1. Article I, section 31, of the California Constitution does not prohibit the Department of Transportation from including Indian hiring preferences established by Tribal Employment Rights Ordinances and permitted by federal law, as part of its contracts for highway construction and maintenance work performed on Indian tribal lands, as a matter of government-to-government agreement.

2. Under its existing statutory authority, the Department of Transportation may include such hiring preferences as part of its contracts for highway construction and maintenance work performed on or near tribal lands.
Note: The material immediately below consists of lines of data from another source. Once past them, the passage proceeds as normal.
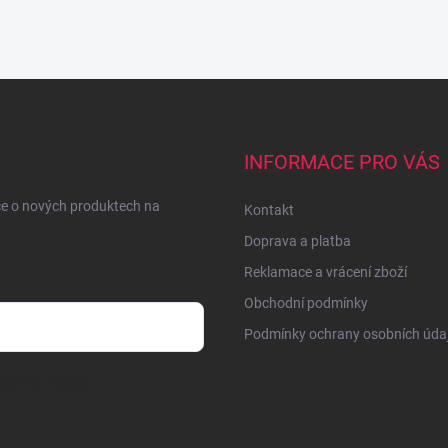
INFORMACE PRO VÁS
ce o nových produktech na
Kontakt
Doprava a platba
Reklamace a vrácení zboží
Obchodní podmínky
Podmínky ochrany osobních úda
sobních údajů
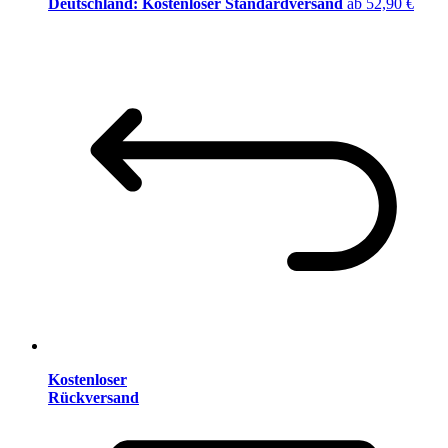
Deutschland: Kostenloser Standardversand
ab 52,90 €
Kostenloser
Rückversand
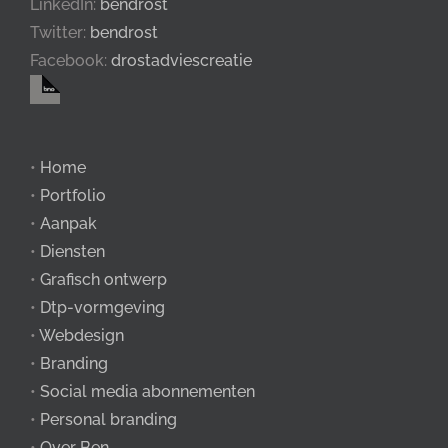
LinkedIn:
bendrost
Twitter:
bendrost
Facebook:
drostadviescreatie
•
Home
•
Portfolio
•
Aanpak
•
Diensten
•
Grafisch ontwerp
•
Dtp-vormgeving
•
Webdesign
•
Branding
•
Social media abonnementen
•
Personal branding
•
Over Ben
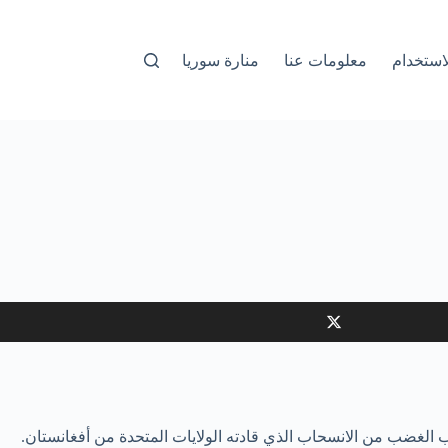
استخدام
معلومات عنا
منارة سوريا
بب الغضب من الانسحاب الذي قادته الولايات المتحدة من أفغانستان.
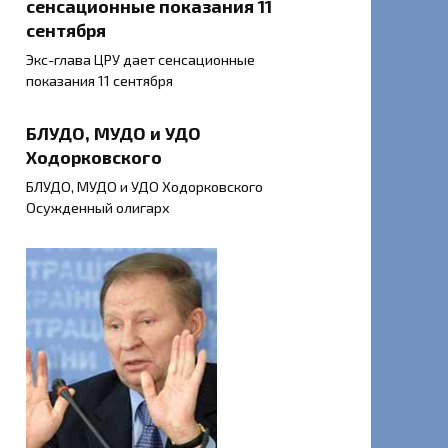
сенсационные показания 11
сентября
Экс-глава ЦРУ дает сенсационные
показания 11 сентября
БЛУДО, МУДО и УДО
Ходорковского
БЛУДО, МУДО и УДО Ходорковского
Осужденный олигарх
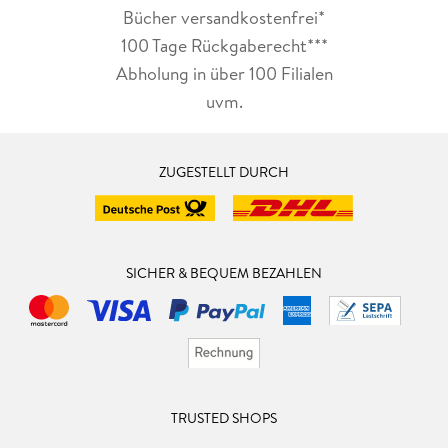
Bücher versandkostenfrei*
100 Tage Rückgaberecht***
Abholung in über 100 Filialen
uvm.
ZUGESTELLT DURCH
SICHER & BEQUEM BEZAHLEN
TRUSTED SHOPS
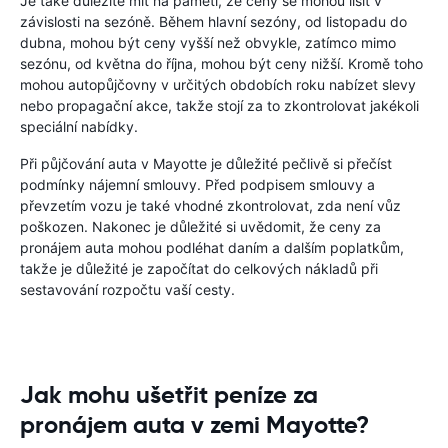
Je také důležité mít na paměti, že ceny se mohou lišit v
závislosti na sezóně. Během hlavní sezóny, od listopadu do
dubna, mohou být ceny vyšší než obvykle, zatímco mimo
sezónu, od května do října, mohou být ceny nižší. Kromě toho
mohou autopůjčovny v určitých obdobích roku nabízet slevy
nebo propagační akce, takže stojí za to zkontrolovat jakékoli
speciální nabídky.
Při půjčování auta v Mayotte je důležité pečlivě si přečíst
podmínky nájemní smlouvy. Před podpisem smlouvy a
převzetím vozu je také vhodné zkontrolovat, zda není vůz
poškozen. Nakonec je důležité si uvědomit, že ceny za
pronájem auta mohou podléhat daním a dalším poplatkům,
takže je důležité je započítat do celkových nákladů při
sestavování rozpočtu vaší cesty.
Jak mohu ušetřit peníze za
pronájem auta v zemi Mayotte?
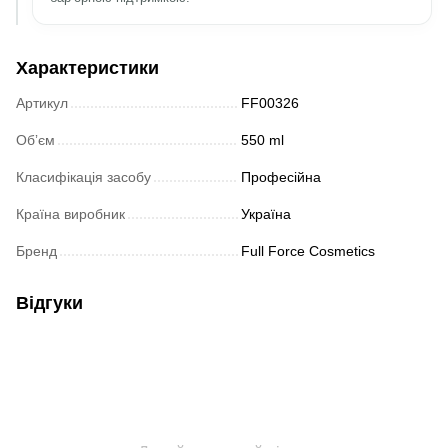
Характеристики
Артикул
FF00326
Обʼєм
550 ml
Класифікація засобу
Професійна
Країна виробник
Україна
Бренд
Full Force Cosmetics
Відгуки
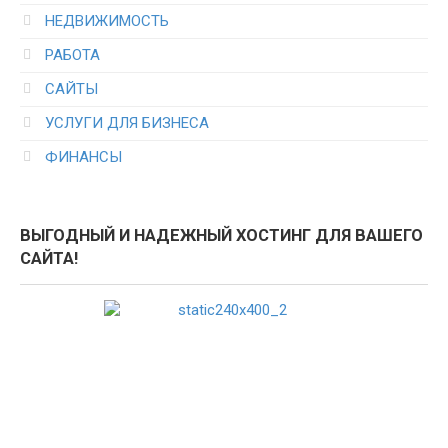
НЕДВИЖИМОСТЬ
РАБОТА
САЙТЫ
УСЛУГИ ДЛЯ БИЗНЕСА
ФИНАНСЫ
ВЫГОДНЫЙ И НАДЕЖНЫЙ ХОСТИНГ ДЛЯ ВАШЕГО
САЙТА!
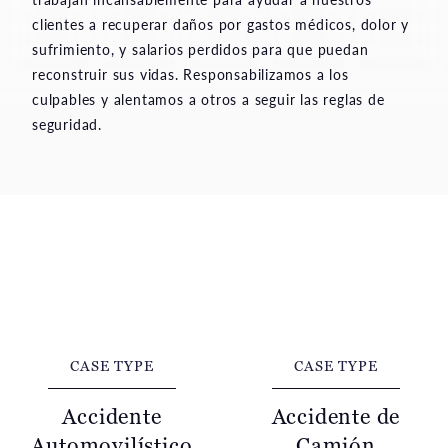
clientes a recuperar daños por gastos médicos, dolor y
sufrimiento, y salarios perdidos para que puedan
reconstruir sus vidas. Responsabilizamos a los
culpables y alentamos a otros a seguir las reglas de
seguridad.
CASE TYPE
CASE TYPE
Accidente
Accidente de
Automovilístico
Camión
3. The Department of Transportation is not required to pay taxes established by Tribal Employment Rights Ordinances for highway work performed on roads located within Department rights of way on tribal lands, but neither is the Department prohibited by law from voluntarily paying Tribal Employment Rights Ordinances fees or taxes if the Department, in its reasonable exercise of discretion, concludes that such payments further its authorized purposes.

4. Where such highway work within Department rights of way on tribal land is performed by private contractors and subcontractors of the Department of Transportation rather than by Department employees, the tribes lack jurisdiction to require the state’s contractors and subcontractors to pay taxes established by Tribal Employment Rights Ordinances.